Un destin forgé par les conflits
Au début des années 2000, la vallée de Pankissi est devenue un sanctuaire pour les rebelles tchétchènes. En 2004, sous la pression de Washington, le gouvernement géorgien les en a chassés. Mais l’influence de l’islamisme radical a perduré, conduisant des dizaines de jeunes à rejoindre les rangs de l’État islamique en Syrie et en Irak dans les années 2010.
L’indépendance de la Géorgie a elle-même été endeuillée par deux guerres séparatistes, en Ossétie du Sud et en Abkhazie, attisant les tensions avec la Russie. En 2008, les troupes russes ont même envahi le territoire géorgien. C’est dans ce contexte que Sergo a forgé sa conscience politique, s’opposant vigoureusement à l’expansionnisme de Moscou.
De la boulangerie au front ukrainien
En quête d’un avenir meilleur, Sergo s’est installé en Ukraine en 2007. Après une tentative avortée de carrière dans le football, il a exercé divers métiers avant d’ouvrir sa propre boulangerie à Kiev fin 2021. Mais lorsque la Russie a envahi l’Ukraine en février 2022, il n’a pas hésité à prendre les armes.
Quand Sergo est venu me voir avec son frère, il m’a demandé de l’accompagner au cimetière sur les tombes de ses ancêtres. C’était comme s’il nous disait au revoir.

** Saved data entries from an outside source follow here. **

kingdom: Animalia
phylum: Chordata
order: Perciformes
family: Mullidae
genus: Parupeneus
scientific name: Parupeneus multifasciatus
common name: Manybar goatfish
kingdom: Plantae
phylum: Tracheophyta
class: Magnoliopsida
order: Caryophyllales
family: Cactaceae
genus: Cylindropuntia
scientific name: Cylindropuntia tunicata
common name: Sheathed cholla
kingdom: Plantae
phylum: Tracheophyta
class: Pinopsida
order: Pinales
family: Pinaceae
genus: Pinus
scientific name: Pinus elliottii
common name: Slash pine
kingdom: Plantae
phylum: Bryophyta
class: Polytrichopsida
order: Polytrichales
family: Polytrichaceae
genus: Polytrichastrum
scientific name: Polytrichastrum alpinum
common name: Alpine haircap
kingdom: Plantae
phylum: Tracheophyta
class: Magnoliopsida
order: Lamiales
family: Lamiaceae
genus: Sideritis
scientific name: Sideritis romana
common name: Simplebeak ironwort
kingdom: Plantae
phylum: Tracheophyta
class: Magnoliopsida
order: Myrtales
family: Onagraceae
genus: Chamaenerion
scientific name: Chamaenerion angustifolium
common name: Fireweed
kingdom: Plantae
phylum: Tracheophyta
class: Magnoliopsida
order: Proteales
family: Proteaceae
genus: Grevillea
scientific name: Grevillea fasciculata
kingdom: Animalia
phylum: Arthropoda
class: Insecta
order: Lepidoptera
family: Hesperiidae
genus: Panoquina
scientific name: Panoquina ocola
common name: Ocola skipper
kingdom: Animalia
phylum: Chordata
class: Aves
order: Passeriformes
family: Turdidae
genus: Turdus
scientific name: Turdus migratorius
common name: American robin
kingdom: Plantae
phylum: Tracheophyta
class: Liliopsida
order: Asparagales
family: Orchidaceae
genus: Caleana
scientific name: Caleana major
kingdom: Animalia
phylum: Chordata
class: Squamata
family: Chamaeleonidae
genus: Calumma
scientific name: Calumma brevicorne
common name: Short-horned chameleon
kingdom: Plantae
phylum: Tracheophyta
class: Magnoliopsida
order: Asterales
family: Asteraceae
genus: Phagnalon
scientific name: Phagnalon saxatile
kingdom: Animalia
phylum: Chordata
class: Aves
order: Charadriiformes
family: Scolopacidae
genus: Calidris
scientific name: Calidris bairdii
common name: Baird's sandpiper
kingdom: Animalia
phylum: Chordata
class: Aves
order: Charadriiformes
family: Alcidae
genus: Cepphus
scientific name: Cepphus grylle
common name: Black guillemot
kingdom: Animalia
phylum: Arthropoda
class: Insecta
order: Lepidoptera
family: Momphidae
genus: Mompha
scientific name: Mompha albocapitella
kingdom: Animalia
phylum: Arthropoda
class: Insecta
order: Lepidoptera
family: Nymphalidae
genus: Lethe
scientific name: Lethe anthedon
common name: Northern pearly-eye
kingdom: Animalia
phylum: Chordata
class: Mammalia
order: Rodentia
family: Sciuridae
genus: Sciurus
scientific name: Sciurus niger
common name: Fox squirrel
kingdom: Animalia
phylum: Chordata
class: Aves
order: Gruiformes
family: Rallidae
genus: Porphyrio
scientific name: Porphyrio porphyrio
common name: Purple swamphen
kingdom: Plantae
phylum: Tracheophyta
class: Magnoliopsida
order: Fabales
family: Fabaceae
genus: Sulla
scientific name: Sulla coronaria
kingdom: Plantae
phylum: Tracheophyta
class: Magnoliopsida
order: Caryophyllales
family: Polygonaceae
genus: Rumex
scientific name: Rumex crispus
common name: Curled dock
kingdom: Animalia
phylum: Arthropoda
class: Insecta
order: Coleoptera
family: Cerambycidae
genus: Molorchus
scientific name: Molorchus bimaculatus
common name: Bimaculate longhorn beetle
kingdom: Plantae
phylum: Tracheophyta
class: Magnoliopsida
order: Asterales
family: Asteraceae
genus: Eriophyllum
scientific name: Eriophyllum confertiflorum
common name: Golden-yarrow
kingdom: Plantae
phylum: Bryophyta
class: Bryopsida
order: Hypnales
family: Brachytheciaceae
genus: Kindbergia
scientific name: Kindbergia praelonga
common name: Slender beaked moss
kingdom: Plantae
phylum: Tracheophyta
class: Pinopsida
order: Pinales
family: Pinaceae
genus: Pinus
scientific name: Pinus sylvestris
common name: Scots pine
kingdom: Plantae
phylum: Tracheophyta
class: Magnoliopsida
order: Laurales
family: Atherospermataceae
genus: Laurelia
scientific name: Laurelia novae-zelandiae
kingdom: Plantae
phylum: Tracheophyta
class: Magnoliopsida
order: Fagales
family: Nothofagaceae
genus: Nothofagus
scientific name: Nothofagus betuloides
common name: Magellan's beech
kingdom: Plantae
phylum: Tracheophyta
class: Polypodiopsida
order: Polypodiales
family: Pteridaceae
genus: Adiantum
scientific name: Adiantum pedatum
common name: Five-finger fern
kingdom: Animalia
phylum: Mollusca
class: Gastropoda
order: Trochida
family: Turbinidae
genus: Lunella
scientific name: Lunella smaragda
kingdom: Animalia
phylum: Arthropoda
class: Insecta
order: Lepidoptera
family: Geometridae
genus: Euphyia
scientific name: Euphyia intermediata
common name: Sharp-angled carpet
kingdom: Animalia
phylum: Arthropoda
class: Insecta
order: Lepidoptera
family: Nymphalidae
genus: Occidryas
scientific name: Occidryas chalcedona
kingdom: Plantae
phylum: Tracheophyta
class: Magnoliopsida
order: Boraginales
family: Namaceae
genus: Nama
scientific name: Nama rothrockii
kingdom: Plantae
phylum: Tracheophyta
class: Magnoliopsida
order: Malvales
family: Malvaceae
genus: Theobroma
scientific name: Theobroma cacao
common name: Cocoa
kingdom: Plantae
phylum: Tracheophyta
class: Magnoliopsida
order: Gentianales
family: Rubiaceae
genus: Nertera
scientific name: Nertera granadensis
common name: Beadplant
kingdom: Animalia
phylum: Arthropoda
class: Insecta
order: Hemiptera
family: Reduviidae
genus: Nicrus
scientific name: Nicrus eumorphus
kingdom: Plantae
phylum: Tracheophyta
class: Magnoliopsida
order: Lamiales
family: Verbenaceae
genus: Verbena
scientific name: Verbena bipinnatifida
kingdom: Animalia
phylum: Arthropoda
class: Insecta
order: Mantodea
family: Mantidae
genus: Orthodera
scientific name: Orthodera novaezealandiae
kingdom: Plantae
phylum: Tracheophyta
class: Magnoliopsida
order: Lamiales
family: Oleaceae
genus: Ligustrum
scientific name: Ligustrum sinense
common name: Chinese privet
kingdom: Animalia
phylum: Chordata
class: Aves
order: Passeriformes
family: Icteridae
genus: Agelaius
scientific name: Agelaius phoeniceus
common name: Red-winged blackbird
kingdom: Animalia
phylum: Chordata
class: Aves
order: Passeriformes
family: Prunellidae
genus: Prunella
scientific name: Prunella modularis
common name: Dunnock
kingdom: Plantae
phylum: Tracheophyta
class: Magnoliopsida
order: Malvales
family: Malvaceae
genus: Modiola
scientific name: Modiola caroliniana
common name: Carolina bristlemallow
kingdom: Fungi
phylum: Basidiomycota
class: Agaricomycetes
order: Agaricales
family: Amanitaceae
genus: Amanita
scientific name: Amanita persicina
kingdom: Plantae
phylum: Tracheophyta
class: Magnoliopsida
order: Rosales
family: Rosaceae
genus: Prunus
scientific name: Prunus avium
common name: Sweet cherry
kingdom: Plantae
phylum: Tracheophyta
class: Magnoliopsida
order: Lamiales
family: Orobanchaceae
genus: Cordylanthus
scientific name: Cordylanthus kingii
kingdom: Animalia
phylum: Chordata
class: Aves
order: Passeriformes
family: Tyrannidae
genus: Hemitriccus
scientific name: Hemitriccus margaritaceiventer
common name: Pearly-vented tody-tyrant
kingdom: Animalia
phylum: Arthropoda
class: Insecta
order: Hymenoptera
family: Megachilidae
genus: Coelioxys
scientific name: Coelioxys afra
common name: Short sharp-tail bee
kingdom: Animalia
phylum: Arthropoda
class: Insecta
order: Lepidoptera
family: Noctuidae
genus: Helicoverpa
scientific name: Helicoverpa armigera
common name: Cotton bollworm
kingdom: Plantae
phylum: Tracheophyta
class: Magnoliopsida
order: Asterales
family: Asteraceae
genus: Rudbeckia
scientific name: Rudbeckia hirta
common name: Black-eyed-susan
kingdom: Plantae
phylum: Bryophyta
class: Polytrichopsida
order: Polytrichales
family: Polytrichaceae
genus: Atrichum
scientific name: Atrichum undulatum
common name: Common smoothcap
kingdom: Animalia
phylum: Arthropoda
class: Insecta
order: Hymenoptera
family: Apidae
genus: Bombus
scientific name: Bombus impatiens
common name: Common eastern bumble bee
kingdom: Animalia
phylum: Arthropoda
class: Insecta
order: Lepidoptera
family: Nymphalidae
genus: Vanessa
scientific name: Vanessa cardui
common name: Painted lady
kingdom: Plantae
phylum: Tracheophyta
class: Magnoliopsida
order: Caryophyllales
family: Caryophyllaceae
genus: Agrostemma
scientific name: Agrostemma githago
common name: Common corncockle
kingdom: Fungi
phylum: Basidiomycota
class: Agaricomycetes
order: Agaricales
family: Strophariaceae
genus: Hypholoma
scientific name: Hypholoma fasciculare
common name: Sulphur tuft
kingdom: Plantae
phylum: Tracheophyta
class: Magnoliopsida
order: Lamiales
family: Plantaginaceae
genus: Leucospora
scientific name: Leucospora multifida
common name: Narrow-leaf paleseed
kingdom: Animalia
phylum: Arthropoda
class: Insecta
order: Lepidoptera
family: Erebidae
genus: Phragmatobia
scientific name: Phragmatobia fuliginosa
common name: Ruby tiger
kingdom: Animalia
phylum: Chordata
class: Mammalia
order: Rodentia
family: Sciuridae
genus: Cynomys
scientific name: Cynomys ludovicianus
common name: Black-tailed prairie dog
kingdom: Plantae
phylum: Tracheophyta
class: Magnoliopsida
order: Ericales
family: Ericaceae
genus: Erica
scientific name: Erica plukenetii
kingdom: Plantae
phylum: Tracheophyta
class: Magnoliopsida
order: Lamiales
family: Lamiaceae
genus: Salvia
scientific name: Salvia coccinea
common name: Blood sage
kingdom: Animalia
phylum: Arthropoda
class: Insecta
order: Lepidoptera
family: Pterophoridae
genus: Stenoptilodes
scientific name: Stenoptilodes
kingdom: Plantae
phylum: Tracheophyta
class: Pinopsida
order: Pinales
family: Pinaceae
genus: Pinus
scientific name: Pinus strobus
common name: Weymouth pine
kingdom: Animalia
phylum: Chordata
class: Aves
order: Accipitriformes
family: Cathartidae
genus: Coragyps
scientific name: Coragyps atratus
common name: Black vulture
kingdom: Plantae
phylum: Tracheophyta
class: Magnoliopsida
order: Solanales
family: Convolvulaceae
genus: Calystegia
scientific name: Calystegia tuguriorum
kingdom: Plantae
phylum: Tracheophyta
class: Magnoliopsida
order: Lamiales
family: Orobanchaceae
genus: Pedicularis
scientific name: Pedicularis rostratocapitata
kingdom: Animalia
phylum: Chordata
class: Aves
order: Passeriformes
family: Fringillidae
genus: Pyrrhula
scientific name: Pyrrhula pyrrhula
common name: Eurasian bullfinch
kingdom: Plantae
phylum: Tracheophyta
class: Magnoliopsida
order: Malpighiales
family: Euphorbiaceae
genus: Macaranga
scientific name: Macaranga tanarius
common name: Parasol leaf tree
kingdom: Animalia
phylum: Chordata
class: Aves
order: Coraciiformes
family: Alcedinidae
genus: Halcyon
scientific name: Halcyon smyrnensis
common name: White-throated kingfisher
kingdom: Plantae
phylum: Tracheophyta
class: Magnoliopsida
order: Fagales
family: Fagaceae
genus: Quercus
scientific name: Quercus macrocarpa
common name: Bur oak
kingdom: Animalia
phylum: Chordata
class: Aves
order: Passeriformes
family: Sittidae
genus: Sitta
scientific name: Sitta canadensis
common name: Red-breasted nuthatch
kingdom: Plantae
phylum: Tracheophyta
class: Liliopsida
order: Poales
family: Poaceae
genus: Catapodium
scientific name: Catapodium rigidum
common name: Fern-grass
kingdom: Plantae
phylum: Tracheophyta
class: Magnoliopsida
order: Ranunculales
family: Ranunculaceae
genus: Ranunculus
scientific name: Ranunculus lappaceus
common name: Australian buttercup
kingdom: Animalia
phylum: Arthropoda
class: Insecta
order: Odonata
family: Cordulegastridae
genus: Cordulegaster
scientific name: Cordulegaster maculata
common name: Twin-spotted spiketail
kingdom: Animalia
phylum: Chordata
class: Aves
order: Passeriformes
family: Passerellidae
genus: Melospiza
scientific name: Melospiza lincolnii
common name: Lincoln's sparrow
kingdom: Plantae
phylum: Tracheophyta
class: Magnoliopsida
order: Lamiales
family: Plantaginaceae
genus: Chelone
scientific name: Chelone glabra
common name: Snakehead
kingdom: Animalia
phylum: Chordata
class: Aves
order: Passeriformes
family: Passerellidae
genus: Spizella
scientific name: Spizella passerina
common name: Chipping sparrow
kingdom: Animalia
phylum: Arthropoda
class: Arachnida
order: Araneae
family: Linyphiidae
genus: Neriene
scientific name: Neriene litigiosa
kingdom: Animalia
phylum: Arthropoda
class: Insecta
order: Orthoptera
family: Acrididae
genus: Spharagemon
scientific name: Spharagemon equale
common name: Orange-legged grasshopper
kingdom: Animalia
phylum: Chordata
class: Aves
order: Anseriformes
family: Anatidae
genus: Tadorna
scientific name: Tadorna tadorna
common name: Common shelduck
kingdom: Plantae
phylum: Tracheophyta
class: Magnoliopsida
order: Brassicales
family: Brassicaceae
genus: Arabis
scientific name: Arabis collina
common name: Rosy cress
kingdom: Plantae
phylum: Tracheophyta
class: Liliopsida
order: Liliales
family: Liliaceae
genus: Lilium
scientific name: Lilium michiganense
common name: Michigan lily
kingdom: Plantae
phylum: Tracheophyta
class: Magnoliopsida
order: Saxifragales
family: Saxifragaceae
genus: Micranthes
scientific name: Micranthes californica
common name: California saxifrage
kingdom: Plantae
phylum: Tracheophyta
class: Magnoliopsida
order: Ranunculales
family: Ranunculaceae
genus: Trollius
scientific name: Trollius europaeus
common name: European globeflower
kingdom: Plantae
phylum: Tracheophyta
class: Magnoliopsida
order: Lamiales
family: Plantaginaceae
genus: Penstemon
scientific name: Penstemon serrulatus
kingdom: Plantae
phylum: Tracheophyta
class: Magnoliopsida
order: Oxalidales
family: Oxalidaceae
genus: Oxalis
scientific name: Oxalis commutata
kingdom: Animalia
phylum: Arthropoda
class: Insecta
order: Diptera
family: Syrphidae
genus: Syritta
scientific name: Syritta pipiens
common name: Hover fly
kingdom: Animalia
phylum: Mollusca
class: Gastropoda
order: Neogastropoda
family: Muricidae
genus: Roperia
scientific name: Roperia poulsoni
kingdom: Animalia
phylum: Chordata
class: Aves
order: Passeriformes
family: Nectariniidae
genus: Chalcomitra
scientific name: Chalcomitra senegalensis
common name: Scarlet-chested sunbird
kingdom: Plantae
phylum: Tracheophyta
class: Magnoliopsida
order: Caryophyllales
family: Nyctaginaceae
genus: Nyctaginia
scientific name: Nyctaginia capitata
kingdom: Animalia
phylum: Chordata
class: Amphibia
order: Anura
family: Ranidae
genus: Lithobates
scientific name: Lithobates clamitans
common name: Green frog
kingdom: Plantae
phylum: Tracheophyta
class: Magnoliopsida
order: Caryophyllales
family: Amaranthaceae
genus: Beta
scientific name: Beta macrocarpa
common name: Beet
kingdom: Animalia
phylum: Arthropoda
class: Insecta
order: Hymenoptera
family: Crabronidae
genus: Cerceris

Tamaz Tsintsalachvili, cousin du père de Sergo
Engagé dans une unité spéciale des renseignements militaires ukrainiens, Sergo a combattu dans la région de Kharkiv, alors que les forces russes lançaient une nouvelle offensive. C’est là qu’il a perdu la vie à l’âge de 36 ans, laissant derrière lui une veuve et trois jeunes enfants.
Un héritage douloureux
Pour Dimitri, le petit frère de Sergo qui vivait en Russie et qu’il a aidé à s’installer à Tbilissi avant sa mort, l’absence est chaque jour plus pesante. Il se remémore avec nostalgie leurs jeux d’enfants dans les montagnes de Pankissi, et confie avec pudeur :
On se bagarrait souvent à l’époque, mais j’ignorais qu’il se battait aussi pour me protéger.
Dimitri Gornakachvili, frère cadet de Sergo
L’histoire de Sergo Gornakachvili est celle d’une génération sacrifiée, prise dans l’engrenage des conflits postsoviétiques. De la Tchétchénie à l’Ukraine en passant par la Géorgie, son parcours témoigne des blessures profondes laissées par l’effondrement de l’URSS et les velléités impérialistes russes. Un destin individuel qui éclaire d’une lumière crue les soubresauts tragiques traversés par cette région du monde.